When Nngadiseng Motaung first heard a student on TV use the word “university” she had to look up what it meant. From that day on this small-town Free State girl was determined to study at one.

This goal fitted her mother’s advice that “it is not your choice to be born poor, but to die poor is your choice because you are able to change this outcome through education”. Her mother – a furniture salesperson in Bethlehem – was a single mom and Nngadi was the youngest of her three children.

Nngadi was an exceptional scholar and from Grade 5 received certificates for being the top learner in her grade. In Grade 9 she was the school’s overall academic winner. “All around me the children didn’t care enough even to do their homework. They just wanted to finish school,” says Nngadi. But even the youngsters who teased her for being the teachers’ pet didn’t get her down. “I am a hard worker and I knew what I wanted and that it was worth the effort,” she says. “I only wished they realised how important education was and what it would mean to them if they put in effort. But instead the lack of education is tearing our society apart.”

Nngadi especially enjoyed life sciences and physics and spent most of her childhood wanting to study medicine. That was until Grade 11, when she realised that her aversion to wounds and blood might get in her way. In Grade 12, she asked to change a subject, computer literacy, to agricultural sciences. Her teachers did what they could to dissuade her from starting a new subject in matric, fearing it might bring down her average. But Nngadi was determined and loved and excelled in her new subject. In fact, she came top of her class in agriculture and decided to study agricultural economics at university. “Most people see agriculture as just land and farming and I wanted to see the bigger picture. It fascinated me.”

She was accepted at the University of Free State in Bloemfontein. “I knew that if I could get the money to register – about R5000 –  there was a good chance I would get a bursary,” she says. “My mother came up with the money. I just cried when she told me she had it for me. I knew it was tough for her, but she always told me not to worry about money matters and to focus on my studies and make her proud.”
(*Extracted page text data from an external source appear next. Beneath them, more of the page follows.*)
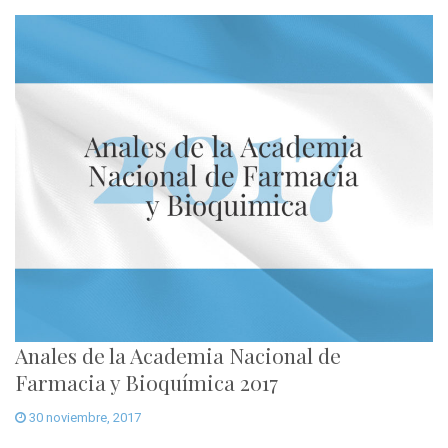
Anales de la Academia Nacional de
Farmacia y Bioquímica 2017
30 noviembre, 2017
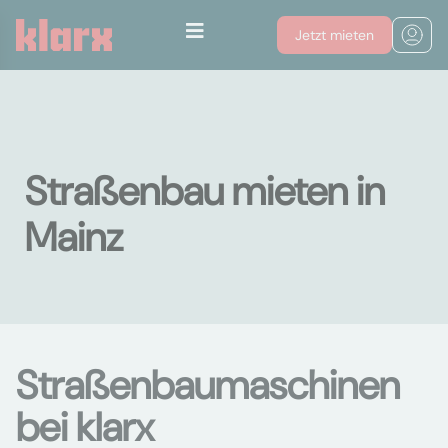
Jetzt mieten
Straßenbau mieten in
Mainz
Straßenbaumaschinen
bei klarx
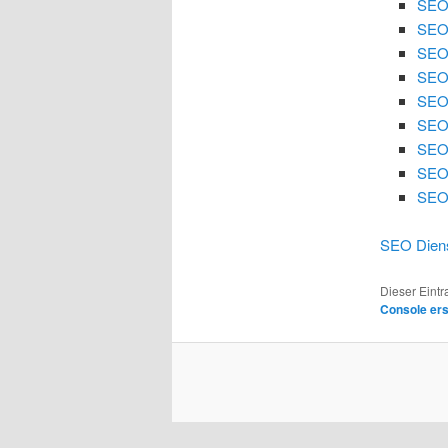
SEO
SEO
SEO 
SEO 
SEO
SEO 
SEO 
SEO
SEO 
SEO Diens
Dieser Eint
Console er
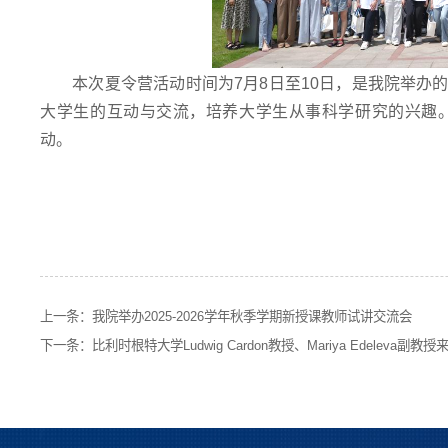
本次夏令营活动时间为7月8日至10日，是我院举
大学生的互动与交流，培养大学生从事科学研究的兴趣
动。
上一条：
我院举办2025-2026学年秋季学期新授课教师试讲交流会
下一条：
比利时根特大学Ludwig Cardon教授、Mariya Edeleva副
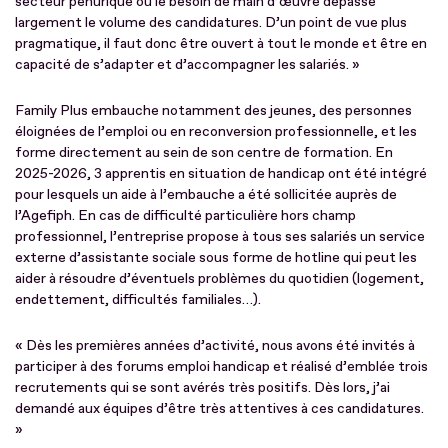
secteur pénurique où le besoin de main d’œuvre dépasse
largement le volume des candidatures. D’un point de vue plus
pragmatique, il faut donc être ouvert à tout le monde et être en
capacité de s’adapter et d’accompagner les salariés. »
Family Plus embauche notamment des jeunes, des personnes
éloignées de l’emploi ou en reconversion professionnelle, et les
forme directement au sein de son centre de formation. En
2025-2026, 3 apprentis en situation de handicap ont été intégré
pour lesquels un aide à l’embauche a été sollicitée auprès de
l’Agefiph. En cas de difficulté particulière hors champ
professionnel, l’entreprise propose à tous ses salariés un service
externe d’assistante sociale sous forme de hotline qui peut les
aider à résoudre d’éventuels problèmes du quotidien (logement,
endettement, difficultés familiales…).
« Dès les premières années d’activité, nous avons été invités à
participer à des forums emploi handicap et réalisé d’emblée trois
recrutements qui se sont avérés très positifs. Dès lors, j’ai
demandé aux équipes d’être très attentives à ces candidatures.
»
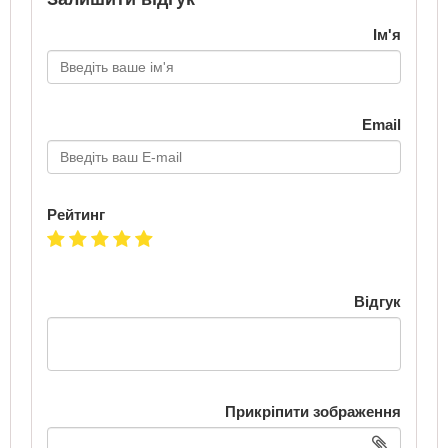
Ім'я
Email
Рейтинг
Відгук
Прикріпити зображення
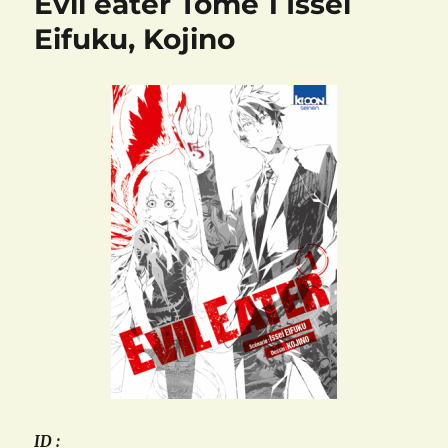
Evil eater Tome 1 Issei
Eifuku, Kojino
ID :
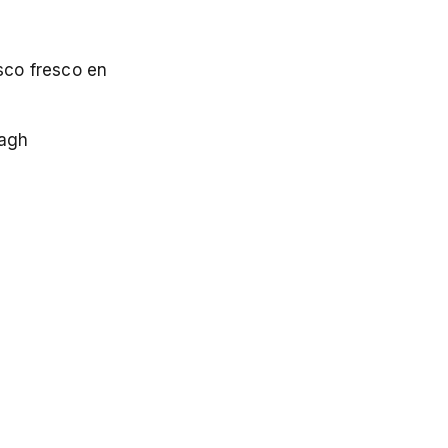
isco fresco en
dagh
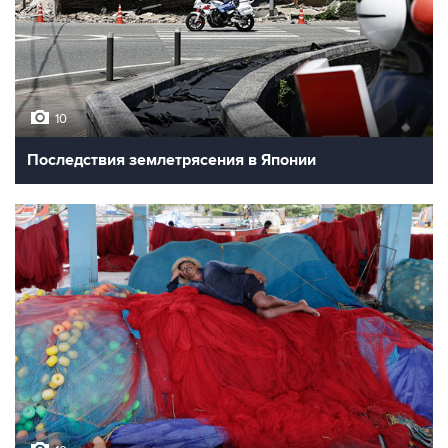
10
Последствия землетрясения в Японии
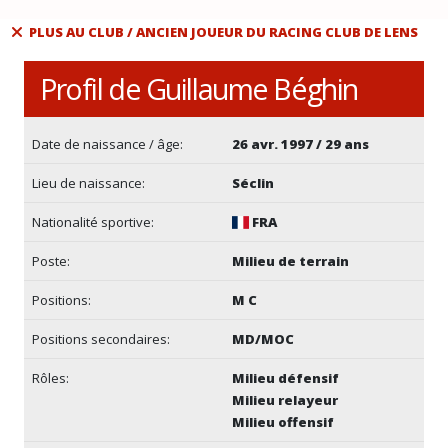
PLUS AU CLUB / ANCIEN JOUEUR DU RACING CLUB DE LENS
Profil de Guillaume Béghin
Date de naissance / âge:
26 avr. 1997 / 29 ans
Lieu de naissance:
Séclin
Nationalité sportive:
FRA
Poste:
Milieu de terrain
Positions:
M C
Positions secondaires:
MD/MOC
Rôles:
Milieu défensif
Milieu relayeur
Milieu offensif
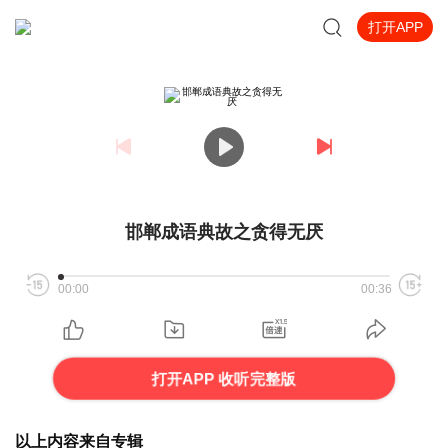
打开APP
邯郸成语典故之贪得无厌
00:00
00:36
打开APP 收听完整版
以上内容来自专辑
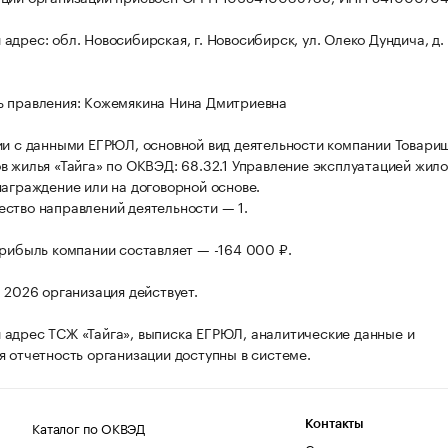
дрес: обл. Новосибирская, г. Новосибирск, ул. Олеко Дундича, д. 2
 правления: Кожемякина Нина Дмитриевна
ии с данными ЕГРЮЛ, основной вид деятельности компании Товари
в жилья «Тайга» по ОКВЭД: 68.32.1 Управление эксплуатацией жило
награждение или на договорной основе.
ство направлений деятельности — 1.
прибыль компании составляет — -164 000 ₽.
а 2026 организация действует.
адрес ТСЖ «Тайга», выписка ЕГРЮЛ, аналитические данные и
я отчетность организации доступны в системе.
Каталог по ОКВЭД
Контакты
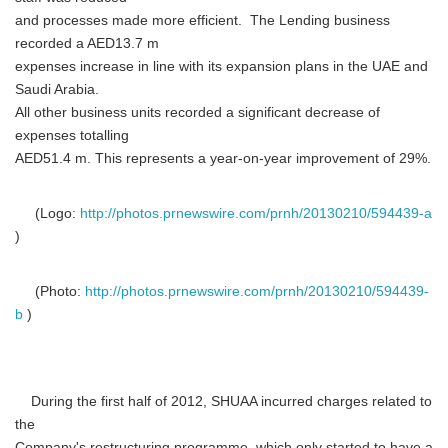
and processes made more efficient. The Lending business
recorded a AED13.7 m
expenses increase in line with its expansion plans in the UAE and
Saudi Arabia.
All other business units recorded a significant decrease of
expenses totalling
AED51.4 m. This represents a year-on-year improvement of 29%.
(Logo:
http://photos.prnewswire.com/prnh/20130210/594439-a
)
(Photo:
http://photos.prnewswire.com/prnh/20130210/594439-
b
)
During the first half of 2012, SHUAA incurred charges related to
the
Company's restructuring programme, which only started to have a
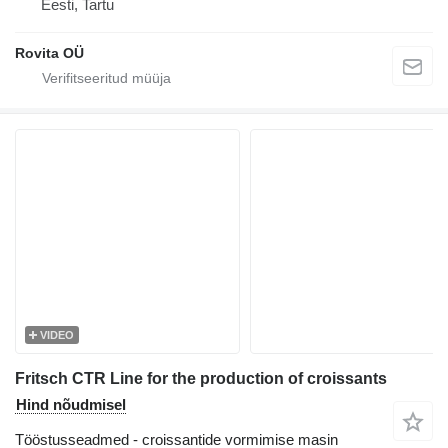
Eesti, Tartu
Rovita OÜ
VIDEO
Fritsch CTR Line for the production of croissants
Hind nõudmisel
Tööstusseadmed - croissantide vormimise masin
University was a big adjustment, not least because the only accommodation she could secure was far from the university and she had to catch two taxis to and from campus. “I sometimes had to bunk very early or late classes because I couldn’t get there, which was devastating for me. I had never bunked before and never wanted to.”

She battled to survive financially and often thought of giving up and getting a job. “My mother would get angry when I even suggested it,” Nngadi says. Her financial worries came to an end when she was awarded a Moshal Scholarship. “When I told my mom the scholarship covered everything, she cried and said she knew God would make a plan for her girl.”
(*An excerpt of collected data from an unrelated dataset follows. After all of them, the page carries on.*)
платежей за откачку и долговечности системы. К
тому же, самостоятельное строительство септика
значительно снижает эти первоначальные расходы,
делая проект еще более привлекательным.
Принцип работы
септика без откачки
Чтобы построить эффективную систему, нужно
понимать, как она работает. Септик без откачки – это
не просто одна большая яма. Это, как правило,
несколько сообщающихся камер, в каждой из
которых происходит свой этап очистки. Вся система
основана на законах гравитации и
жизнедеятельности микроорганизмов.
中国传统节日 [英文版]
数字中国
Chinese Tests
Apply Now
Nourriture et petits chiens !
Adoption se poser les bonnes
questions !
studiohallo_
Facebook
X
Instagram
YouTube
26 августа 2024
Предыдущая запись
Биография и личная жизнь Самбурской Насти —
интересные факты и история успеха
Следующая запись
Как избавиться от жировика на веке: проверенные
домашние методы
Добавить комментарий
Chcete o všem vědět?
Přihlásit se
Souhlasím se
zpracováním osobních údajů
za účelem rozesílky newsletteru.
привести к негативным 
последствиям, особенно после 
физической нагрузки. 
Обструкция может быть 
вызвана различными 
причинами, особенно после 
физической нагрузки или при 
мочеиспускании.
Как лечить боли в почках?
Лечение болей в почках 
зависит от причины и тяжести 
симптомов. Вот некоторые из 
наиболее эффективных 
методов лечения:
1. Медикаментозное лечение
Though it took Nngadi a while to adjust to university, her previous track record in academics soon resumed. In her second year, she attained five distinctions, and in 2014 she received an academic achievement award from the Moshal Scholarship Program. This year in April she was chosen as the university’s best final-year agricultural student. She was also awarded an international Golden Key Award (for those achieving the top 15% academically).

Now Nngadi is doing her Honours and hopes to follow that with her Master’s next year. “After that, I will work to get experience before continuing with my PhD,” she says.

Inspired by Martin Moshal and what this “ordinary man” has done for her, she goes back to her former schools every year to speak to the pupils and motivate them to make the effort to get to university. “I want to change the cycle of their lives,” she says.

“I look forward to my first pay cheque, which will go straight to my mother, who sacrificed so much for me,” she says. Her mother was retrenched in 2014 and hasn’t been able to find a job since. “I want to make my mother’s life easier, stress free and peaceful – and more than anything, I want to make her proud of what she has done for me.”